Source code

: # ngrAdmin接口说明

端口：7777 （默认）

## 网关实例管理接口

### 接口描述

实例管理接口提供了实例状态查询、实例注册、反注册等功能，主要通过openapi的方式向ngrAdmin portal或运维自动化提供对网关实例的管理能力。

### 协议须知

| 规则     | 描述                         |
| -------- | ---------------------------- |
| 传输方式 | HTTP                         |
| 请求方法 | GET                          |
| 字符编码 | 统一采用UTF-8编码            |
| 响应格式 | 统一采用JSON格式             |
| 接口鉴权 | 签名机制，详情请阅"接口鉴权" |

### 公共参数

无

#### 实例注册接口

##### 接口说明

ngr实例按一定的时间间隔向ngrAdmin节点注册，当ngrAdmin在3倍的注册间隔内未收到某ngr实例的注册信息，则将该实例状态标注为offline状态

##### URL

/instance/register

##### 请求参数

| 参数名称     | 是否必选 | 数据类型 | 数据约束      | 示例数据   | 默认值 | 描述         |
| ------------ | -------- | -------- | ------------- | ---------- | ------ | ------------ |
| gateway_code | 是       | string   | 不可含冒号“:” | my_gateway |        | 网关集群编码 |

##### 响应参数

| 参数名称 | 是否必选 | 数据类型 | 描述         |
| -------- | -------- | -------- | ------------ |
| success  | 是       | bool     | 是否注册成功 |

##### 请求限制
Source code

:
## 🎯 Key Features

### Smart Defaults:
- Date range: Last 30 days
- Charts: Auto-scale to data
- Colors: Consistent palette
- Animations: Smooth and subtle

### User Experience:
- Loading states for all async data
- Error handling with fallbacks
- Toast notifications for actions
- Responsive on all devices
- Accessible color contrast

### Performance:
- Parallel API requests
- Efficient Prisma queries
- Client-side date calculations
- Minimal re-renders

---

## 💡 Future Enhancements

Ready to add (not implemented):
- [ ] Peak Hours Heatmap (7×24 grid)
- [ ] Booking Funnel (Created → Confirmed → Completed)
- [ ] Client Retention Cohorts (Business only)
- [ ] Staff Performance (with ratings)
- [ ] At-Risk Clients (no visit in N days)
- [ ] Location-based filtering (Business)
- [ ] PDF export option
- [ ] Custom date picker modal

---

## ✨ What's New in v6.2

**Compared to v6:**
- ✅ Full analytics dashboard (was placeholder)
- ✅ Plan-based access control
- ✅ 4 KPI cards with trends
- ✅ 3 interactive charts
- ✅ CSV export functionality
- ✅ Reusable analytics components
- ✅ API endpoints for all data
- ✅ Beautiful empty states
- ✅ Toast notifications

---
______
- _YOUR TASK_
Starting at the top, retype every line of the material above exactly.

- _SOLUTION_
Source code

: # ngrAdmin接口说明

端口：7777 （默认）

## 网关实例管理接口

### 接口描述

实例管理接口提供了实例状态查询、实例注册、反注册等功能，主要通过openapi的方式向ngrAdmin portal或运维自动化提供对网关实例的管理能力。

### 协议须知

| 规则     | 描述                         |
| -------- | ---------------------------- |
| 传输方式 | HTTP                         |
| 请求方法 | GET                          |
| 字符编码 | 统一采用UTF-8编码            |
| 响应格式 | 统一采用JSON格式             |
| 接口鉴权 | 签名机制，详情请阅"接口鉴权" |

### 公共参数

无

#### 实例注册接口

##### 接口说明

ngr实例按一定的时间间隔向ngrAdmin节点注册，当ngrAdmin在3倍的注册间隔内未收到某ngr实例的注册信息，则将该实例状态标注为offline状态

##### URL

/instance/register

##### 请求参数

| 参数名称     | 是否必选 | 数据类型 | 数据约束      | 示例数据   | 默认值 | 描述         |
| ------------ | -------- | -------- | ------------- | ---------- | ------ | ------------ |
| gateway_code | 是       | string   | 不可含冒号“:” | my_gateway |        | 网关集群编码 |

##### 响应参数

| 参数名称 | 是否必选 | 数据类型 | 描述         |
| -------- | -------- | -------- | ------------ |
| success  | 是       | bool     | 是否注册成功 |

##### 请求限制
Source code

:
## 🎯 Key Features

### Smart Defaults:
- Date range: Last 30 days
- Charts: Auto-scale to data
- Colors: Consistent palette
- Animations: Smooth and subtle

### User Experience:
- Loading states for all async data
- Error handling with fallbacks
- Toast notifications for actions
- Responsive on all devices
- Accessible color contrast

### Performance:
- Parallel API requests
- Efficient Prisma queries
- Client-side date calculations
- Minimal re-renders

---

## 💡 Future Enhancements

Ready to add (not implemented):
- [ ] Peak Hours Heatmap (7×24 grid)
- [ ] Booking Funnel (Created → Confirmed → Completed)
- [ ] Client Retention Cohorts (Business only)
- [ ] Staff Performance (with ratings)
- [ ] At-Risk Clients (no visit in N days)
- [ ] Location-based filtering (Business)
- [ ] PDF export option
- [ ] Custom date picker modal

---

## ✨ What's New in v6.2

**Compared to v6:**
- ✅ Full analytics dashboard (was placeholder)
- ✅ Plan-based access control
- ✅ 4 KPI cards with trends
- ✅ 3 interactive charts
- ✅ CSV export functionality
- ✅ Reusable analytics components
- ✅ API endpoints for all data
- ✅ Beautiful empty states
- ✅ Toast notifications

---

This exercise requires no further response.